The Technology Specialist – HPC ensures that critical IT services and high-performance computing (HPC) infrastructure are available, efficient, and secure. The person in this role manages daily operations of mission-critical systems in multiple client’s data centres, working closely with both facilities engineering teams (power, cooling, physical infrastructure) and IT infrastructure / operations teams, to support service clients around the clock. This role combines technical leadership, operations oversight, incident / problem management, and strategic planning.
- Experience architecting and maintaining HPC/AI systems.
- Linux system administration
- Cluster management
- System and software configuration management
- High speed networking
- Resource managers and schedulers
- High speed parallel storage
- Monitoring and alerting
- Strong understanding of HPC/AI architectures and concepts.

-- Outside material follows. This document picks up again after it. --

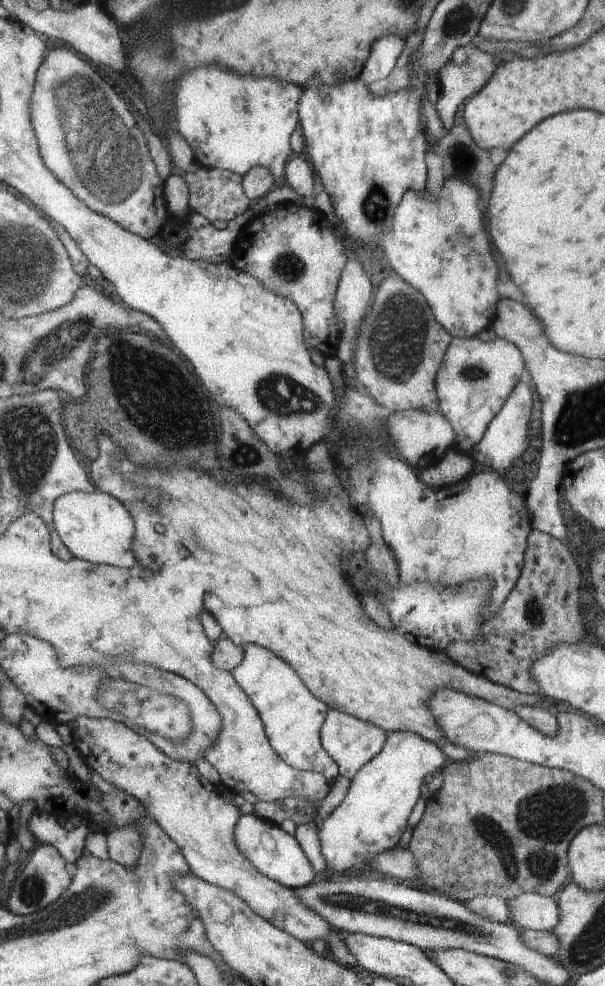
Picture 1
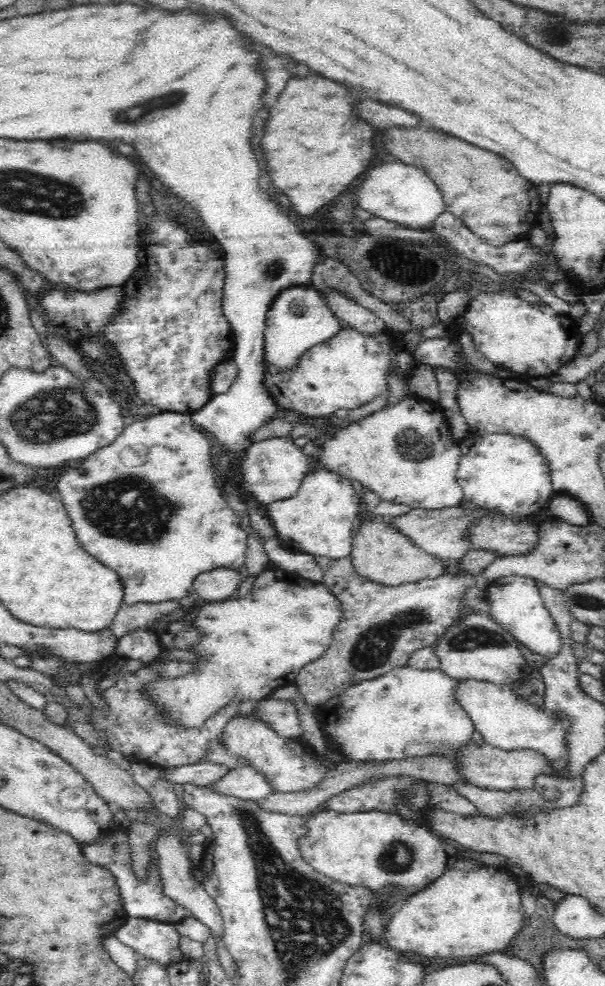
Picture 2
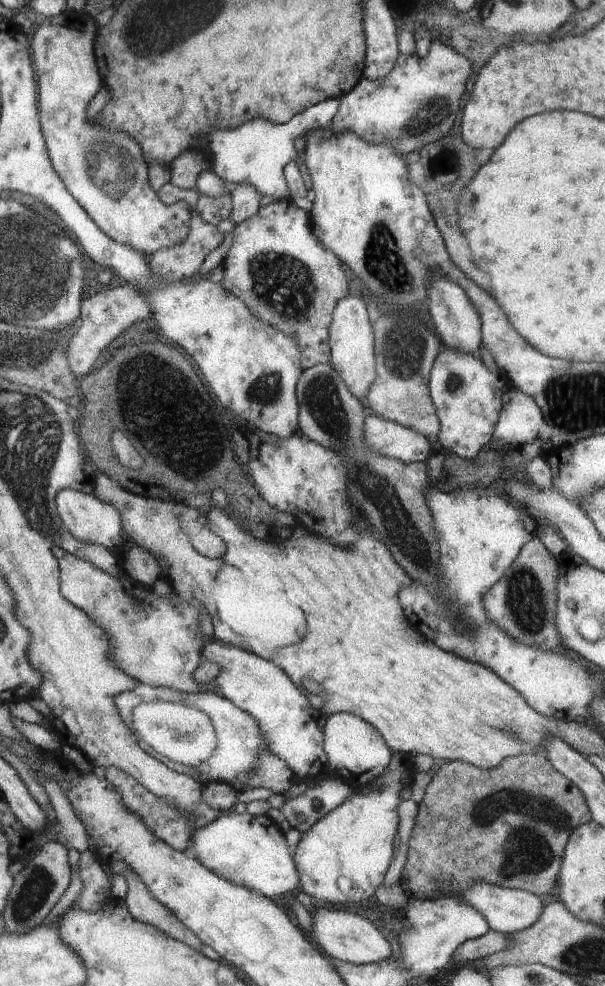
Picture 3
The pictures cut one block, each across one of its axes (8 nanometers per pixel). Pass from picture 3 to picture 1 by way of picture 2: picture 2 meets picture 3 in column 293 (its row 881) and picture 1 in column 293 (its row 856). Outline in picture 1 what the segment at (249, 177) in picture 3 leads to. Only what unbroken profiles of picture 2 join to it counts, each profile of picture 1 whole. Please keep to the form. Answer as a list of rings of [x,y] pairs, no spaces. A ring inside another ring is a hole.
[[[202,66],[178,84],[178,98],[175,98],[176,124],[178,134],[192,149],[195,161],[202,167],[226,169],[244,176],[252,167],[266,167],[274,178],[274,185],[285,185],[284,167],[294,155],[290,148],[290,134],[298,126],[298,103],[303,93],[299,86],[284,84],[262,78],[240,78],[218,66]]]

- Experience supporting and managing a group of HPC/AI Clusters.
- Excellent knowledge in prototyping and deploying HPC/AI clusters.
- Extensive experience in troubleshooting Linux OS, filesystems and cluster hardware.
- Good command of various Linux scripting tools, like bash, Perl, python, etc.
- Experience implementing, maintaining, and verifying defined security policies.
- To be willing to maintain a flexible work schedule.
- A positive attitude and willingness to help enable the lab users for success.
- Excellent guidance and teamwork skills.